ACSR Had Backed Rhodesia Resolution

By Peter A. Nitze

Against the recommendation of its advisory committee, the Harvard Corporation voted yesterday to abstain on a shareholder resolution that would force Mobil Oil Corporation's two South African subsidiaries to ensure that no Mobil products are supplied to Rhodesia.

The Advisory Committee on Shareholder Responsibility (ACSR), composed of Faculty members and one student, voted by a substantial margin on Wednesday to advise the corporation to support the resolution.

The corporation subcommittee dealing with shareholder proxies chose to abstain because they felt it was an "economic, not a social issue," George Putnam '49, Harvard treasurer and a member of the subcommittee, said yesterday.

South African industrial secrecy laws forbid Mobil from releasing any information on its business dealings in the area, and the government reserves the specific right to choose the subsidiaries' clients, Mobil claims.

While there is unquestionably a flow of foreign petroleum into Rhodesia, it has so far been impossible to determine whether any is from the Mobil subsidiaries, due to these regulations.

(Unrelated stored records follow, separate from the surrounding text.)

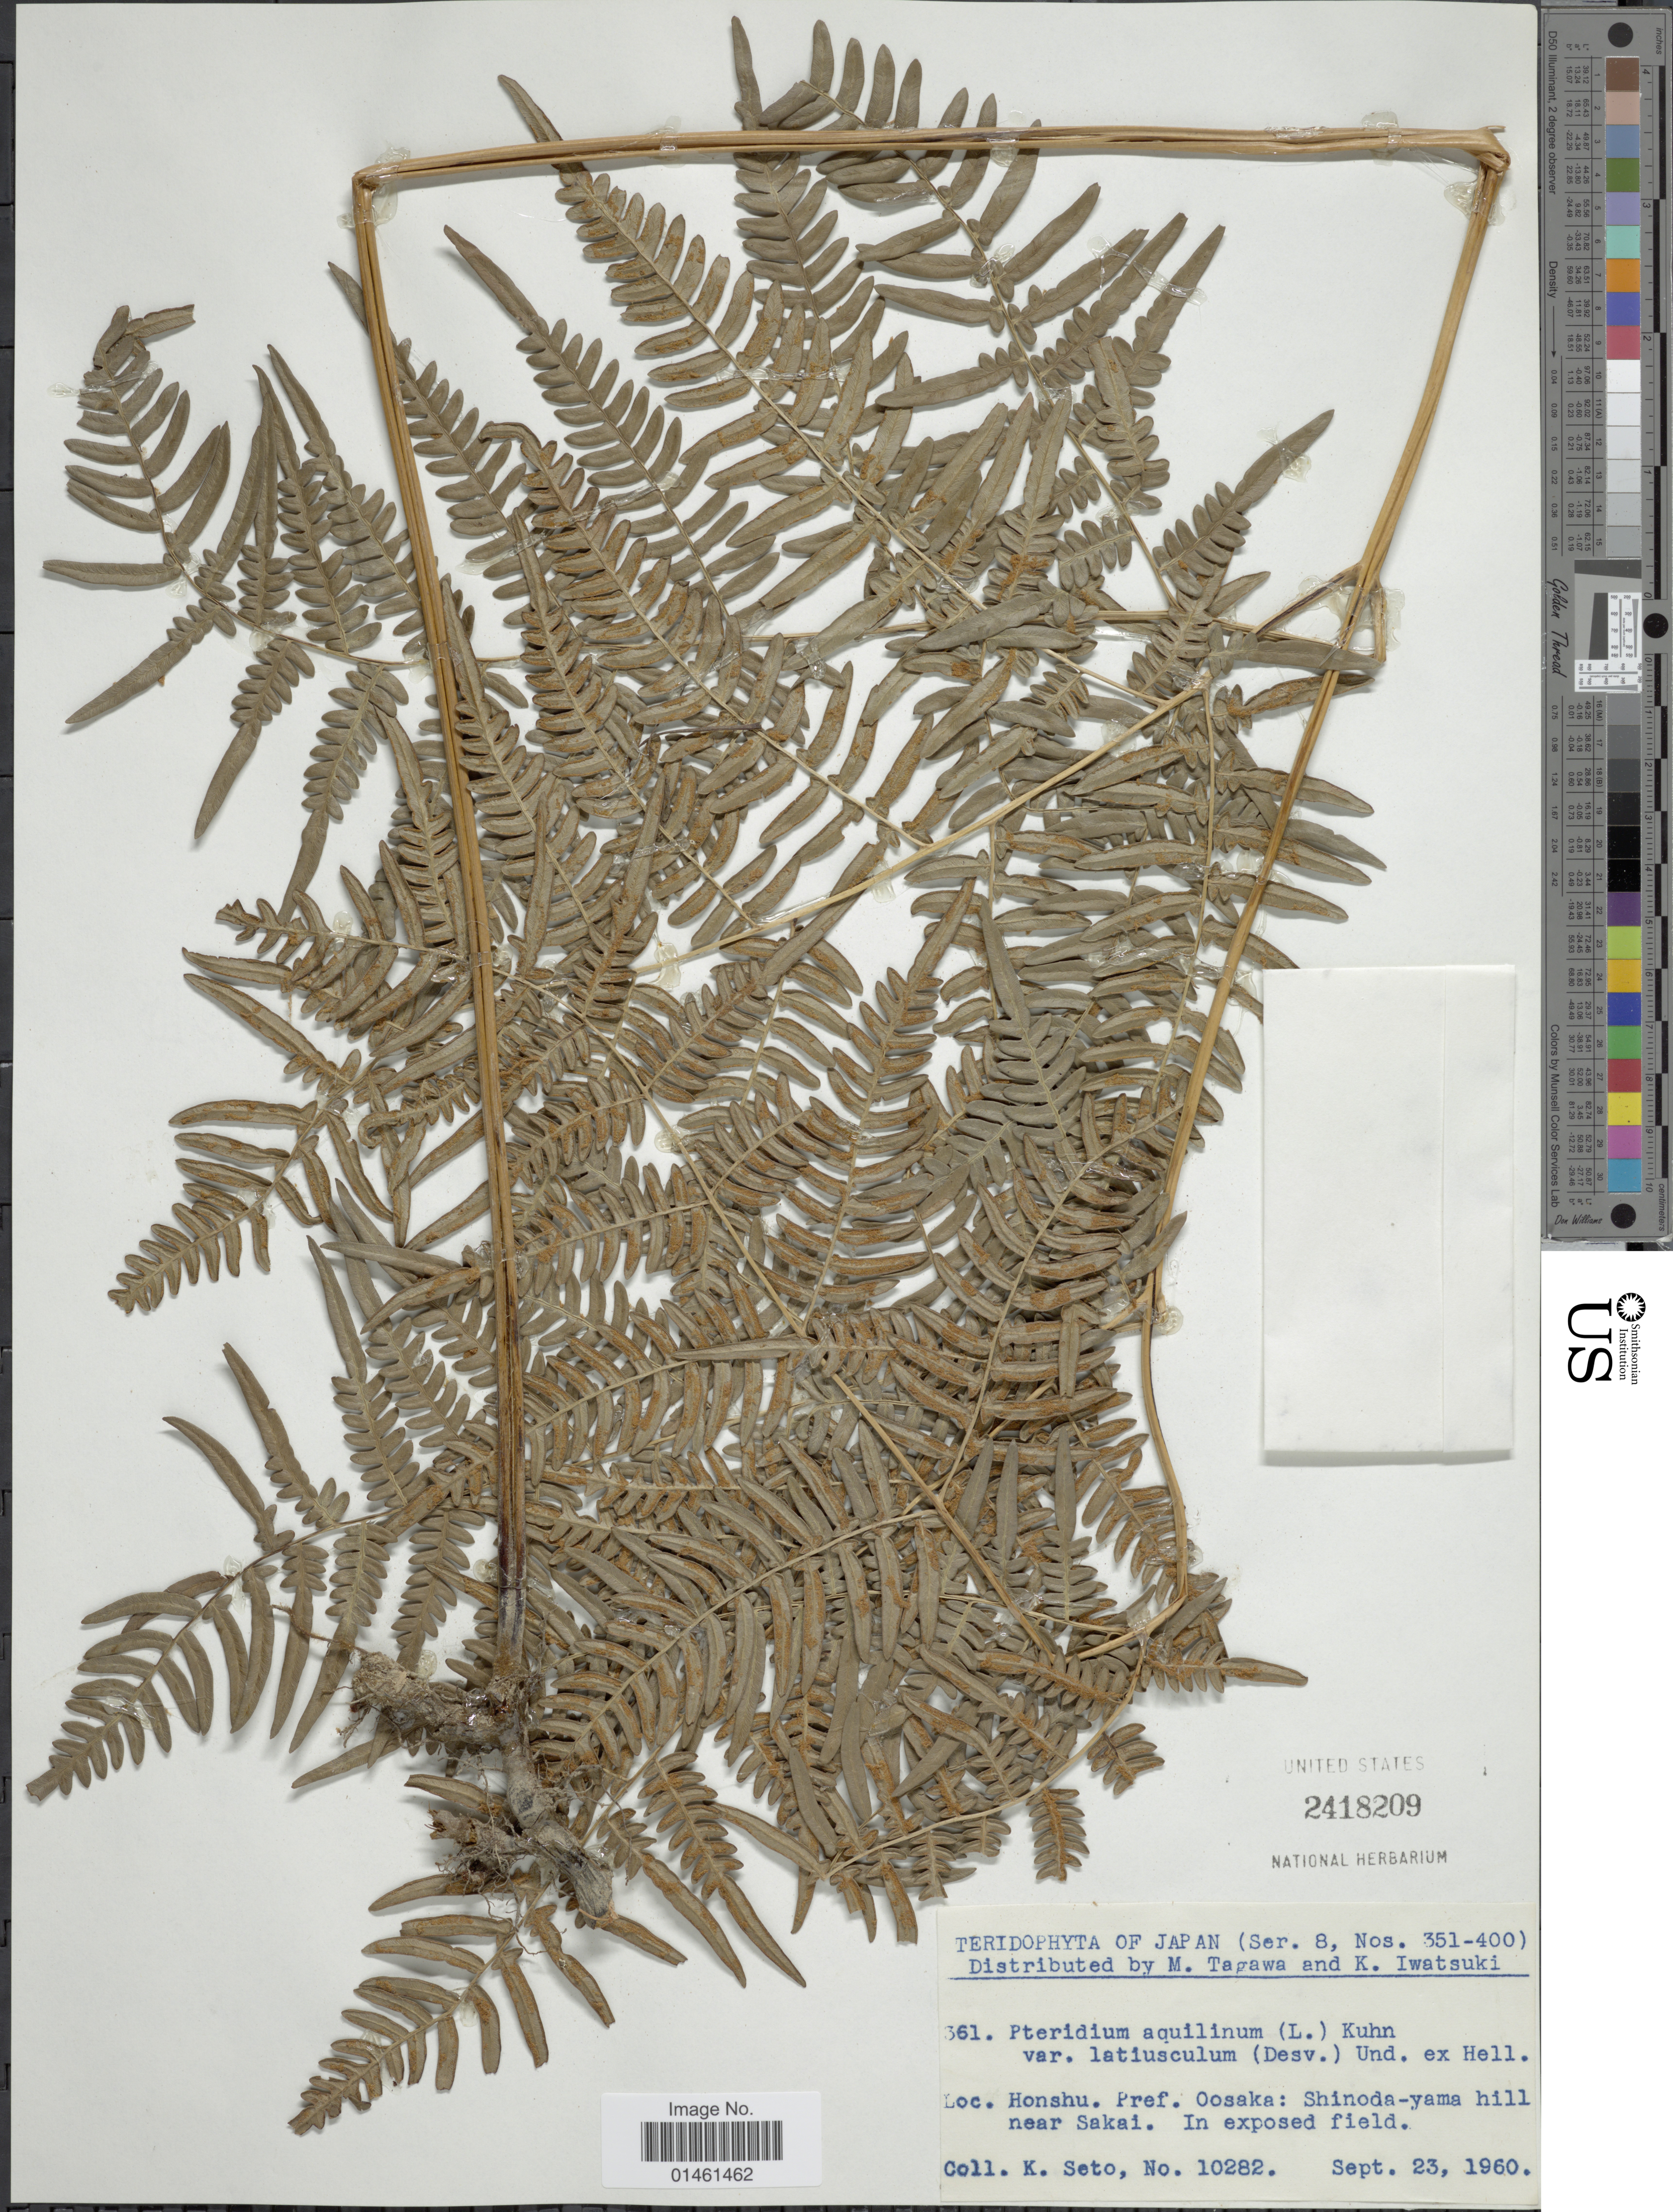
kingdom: Plantae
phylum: Tracheophyta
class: Polypodiopsida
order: Polypodiales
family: Dennstaedtiaceae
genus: Pteridium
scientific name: Pteridium aquilinum var. latiusculum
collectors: K. Seto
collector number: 10282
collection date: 1960-09-23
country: Japan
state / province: Osaka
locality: Honshu. pref. Oosaka: Shinoda-yama hill near Sakai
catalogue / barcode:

Whether Mobil is representing the South African government's position accurately has proved to be the point of contention between the ACSR and the Corporation.

"We are not totally sure that the laws are that restrictive," Carlton Smith '78, the student representative to the ACSR, said yesterday. Smith characterized the laws as "discretionary."

Enforcing the resolution might compel the South Africans to relax information laws and give the shareholders a clearer idea of what dealings exist, Smith said, adding that under present circumstances the stock was invested in a "blind trust."

"The ACSR definitely objects to the sale of oil to Rhodesia," Smith added, but he said it is not sufficiently clear that Mobil is selling, and if so, that the sales are willful.

The issue was so obscure that while the Harvard Corporation subcommittee supported the ACSR "completely" on social grounds, it did not feel there was enough evidence to justify support for the resolution, Putnam said.